RandomDataset must have a command line interface for generating data from a user-provided schema file. This schema, defined in YAML format, describes what datasets are present, their fields, and what format to generate. The following is an example schema:
- typename: randomdataset.generators.CSVGenerator
num_lines: 10
dataset:
name: customers
typename: randomdataset.Dataset
fields:
- name: id
typename: randomdataset.UIDFieldGen
- name: FirstName
typename: randomdataset.StrFieldGen
lmin: 6
lmax: 14
- name: LastName
typename: randomdataset.StrFieldGen
lmin: 6
lmax: 14
This will generate a dataset called "Customers" with three fields: id
, FirstName
, LastName
. The command utility is invoked as such, passing in this file and the output directory as arguments:
generate_dataset paymentschema.yaml .
This will produce ./customers.csv
which will contain comma-separate values like the following:
id,FirstName,LastName
0,"QDFFgv4XBd5VW","O1Odro"
1,"Gp4mYq","82IPIChjBALg"
2,"LR7KVudB","HcAPBwM"
3,"6FfWGEYS0Q","5NbspSBJk"
4,"si1Tj0xSBB2","eChYKAaW5aa8R"
5,"DYP6OMerUUFOR","pYNXUTNLqdrv"
6,"ltfnhTgrJF","2Rctye"
7,"1tAoaDl57Lo5","xMkVKt6O"
8,"1yJImoqiwf","IJICD8W6B8k"
9,"XkYgS7","8owHyjR"
This is a list of individual features and elements the system should have. Progress for development of the system is based on how many of the features are accepted to have been implemented correctly and fully.
The program generate_dataset
must be defined in the library and appear as a program in the user's environment when the library is installed. This should use middle ware libraries to simply the process of defining the program.

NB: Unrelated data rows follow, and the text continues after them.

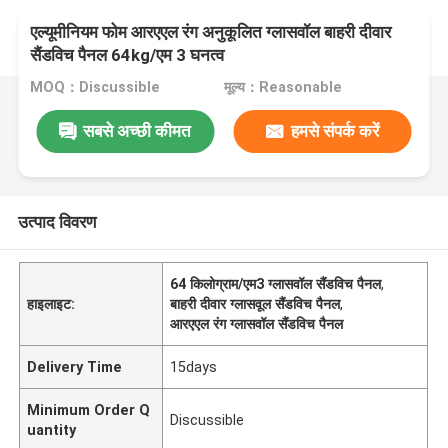
एल्यूमीनियम फोम आरएएल रंग अनुकूलित ग्लासवॉल बाहरी दीवार
सैंडविच पैनल 64kg/एम 3 घनत्व
MOQ：Discussible
मूल्य：Reasonable
सबसे अच्छी कीमत
हमसे संपर्क करें
उत्पाद विवरण
64 किलोग्राम/एम3 ग्लासवॉल सैंडविच पैनल
,
हाइलाइट:
बाहरी दीवार ग्लासवूल सैंडविच पैनल
,
आरएएल रंग ग्लासवॉल सैंडविच पैनल
Delivery Time
15days
Minimum Order Q
Discussible
uantity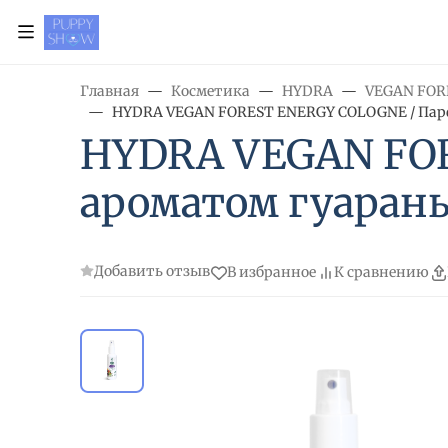
Главная
Косметика
HYDRA
VEGAN FOR
HYDRA VEGAN FOREST ENERGY COLOGNE / Парфю
HYDRA VEGAN FOR
ароматом гуараны
Добавить отзыв
В избранное
К сравнению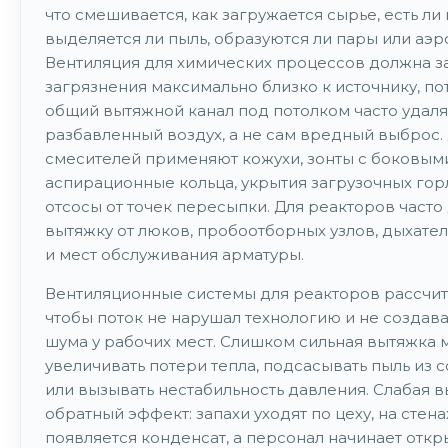
что смешивается, как загружается сырье, есть ли 
выделяется ли пыль, образуются ли пары или аэр
Вентиляция для химических процессов должна з
загрязнения максимально близко к источнику, по
общий вытяжной канал под потолком часто удаля
разбавленный воздух, а не сам вредный выброс.
смесителей применяют кожухи, зонты с боковым
аспирационные кольца, укрытия загрузочных гор
отсосы от точек пересыпки. Для реакторов част
вытяжку от люков, пробоотборных узлов, дыхате
и мест обслуживания арматуры.
Вентиляционные системы для реакторов рассчит
чтобы поток не нарушал технологию и не создав
шума у рабочих мест. Слишком сильная вытяжка 
увеличивать потери тепла, подсасывать пыль из 
или вызывать нестабильность давления. Слабая в
обратный эффект: запахи уходят по цеху, на стена
появляется конденсат, а персонал начинает откр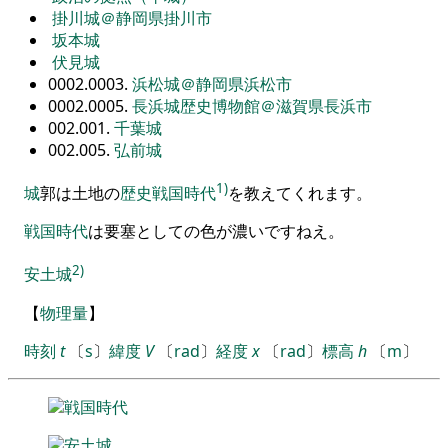
掛川城＠静岡県掛川市
坂本城
伏見城
0002.0003.
浜松城＠静岡県浜松市
0002.0005.
長浜城歴史博物館＠滋賀県長浜市
002.001.
千葉城
002.005.
弘前城
1)
城
郭は土地の
歴史
戦国時代
を
教えてくれます
。
戦国時代
は要塞としての色が濃いですねえ
。
2)
安土城
【
物理量
】
時刻
t
〔
s
〕
緯度
V
〔
rad
〕
経度
x
〔
rad
〕
標高
h
〔
m
〕
戦国時代
安土城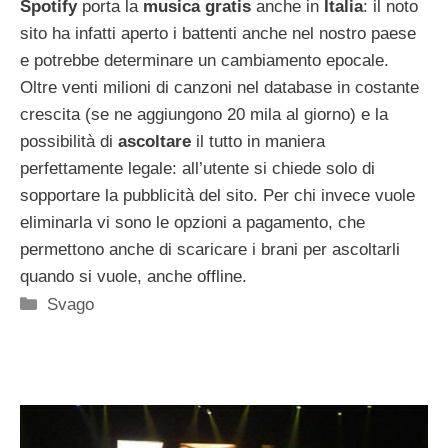
Spotify
porta la
musica gratis
anche in
Italia
: il noto
sito ha infatti aperto i battenti anche nel nostro paese
e potrebbe determinare un cambiamento epocale.
Oltre venti milioni di canzoni nel database in costante
crescita (se ne aggiungono 20 mila al giorno) e la
possibilità di
ascoltare
il tutto in maniera
perfettamente legale: all’utente si chiede solo di
sopportare la pubblicità del sito. Per chi invece vuole
eliminarla vi sono le opzioni a pagamento, che
permettono anche di scaricare i brani per ascoltarli
quando si vuole, anche offline.
Categorie
Svago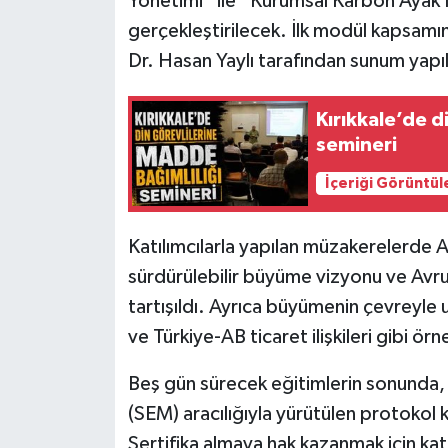
Yönetimi” ile “Kurumsal Karbon Ayak 
gerçekleştirilecek. İlk modül kapsamın
Dr. Hasan Yaylı tarafından sunum yapıldı
Kırıkkale’de d
semineri
İçeriği Görüntül
Katılımcılarla yapılan müzakerelerde Av
sürdürülebilir büyüme vizyonu ve Avru
tartışıldı. Ayrıca büyümenin çevreyl
ve Türkiye-AB ticaret ilişkileri gibi ö
Beş gün sürecek eğitimlerin sonunda, K
(SEM) aracılığıyla yürütülen protokol k
Sertifika almaya hak kazanmak için kat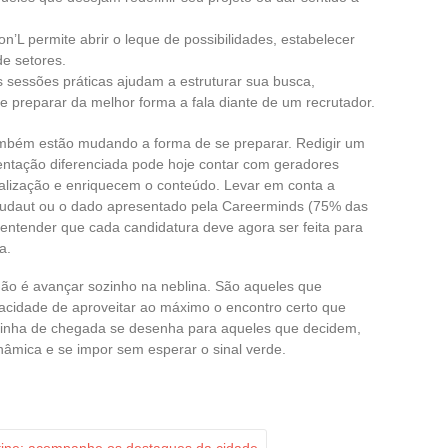
on’L permite abrir o leque de possibilidades, estabelecer
e setores.
s sessões práticas ajudam a estruturar sua busca,
e preparar da melhor forma a fala diante de um recrutador.
l também estão mudando a forma de se preparar. Redigir um
ntação diferenciada pode hoje contar com geradores
lização e enriquecem o conteúdo. Levar em conta a
Roudaut ou o dado apresentado pela Careerminds (75% das
ntender que cada candidatura deve agora ser feita para
a.
ão é avançar sozinho na neblina. São aqueles que
acidade de aproveitar ao máximo o encontro certo que
linha de chegada se desenha para aqueles que decidem,
nâmica e se impor sem esperar o sinal verde.
ntine: acompanhe os destaques da cidade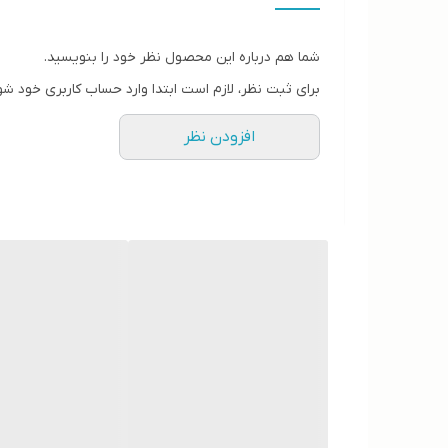
کشور تولید کننده
شما هم درباره این محصول نظر خود را بنویسید.
سایز
برای ثبت نظر، لازم است ابتدا وارد حساب کاربری خود شو
افزودن نظر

Simple field definitions must be provided to randomly generate fields with integer, float, string, boolean, and other simple values.
A simple set of generators should be defined for producing databases in common and standard formats. A generator for CSV files should be defined which produces datasets in individual .csv
files whose format conforms to know standards.
Futher generators should be defined for producing data in JSON, YAML, SQLite, and other simple formats.
Generators should be defined to interface with relational database systems through the SQL query interface to create and fill databases. This can be done directly with running database servers or by generating appropriate SQL scripts.
When generating data all the information for a dataset shouldn't be stored in memory at once but written to the appropriate output as is it created. This allows large databases to be generated without fill up system memory.
All of the field generation routines should be fast and simple to generate randomised data very rapidly. Use of caching may be required to speed up the generation of data by selecting from previously created items after a certain number are generated. The focus however should always be on lightweight generation mechanisms.
No private data or otherwise identifiable information should be used when generating datasets.
True randomisation of fields should be used to ensure results do not appear to have bias or patterns. The idea is to produce data without regularity or pattern, this is better suited to be used in a test environment where incorrect code could function for test data with a particular pattern only. This should also encompass selecting words randomly from dictionaries to ensure no apparent meaning is accidentally introduced to randomised text.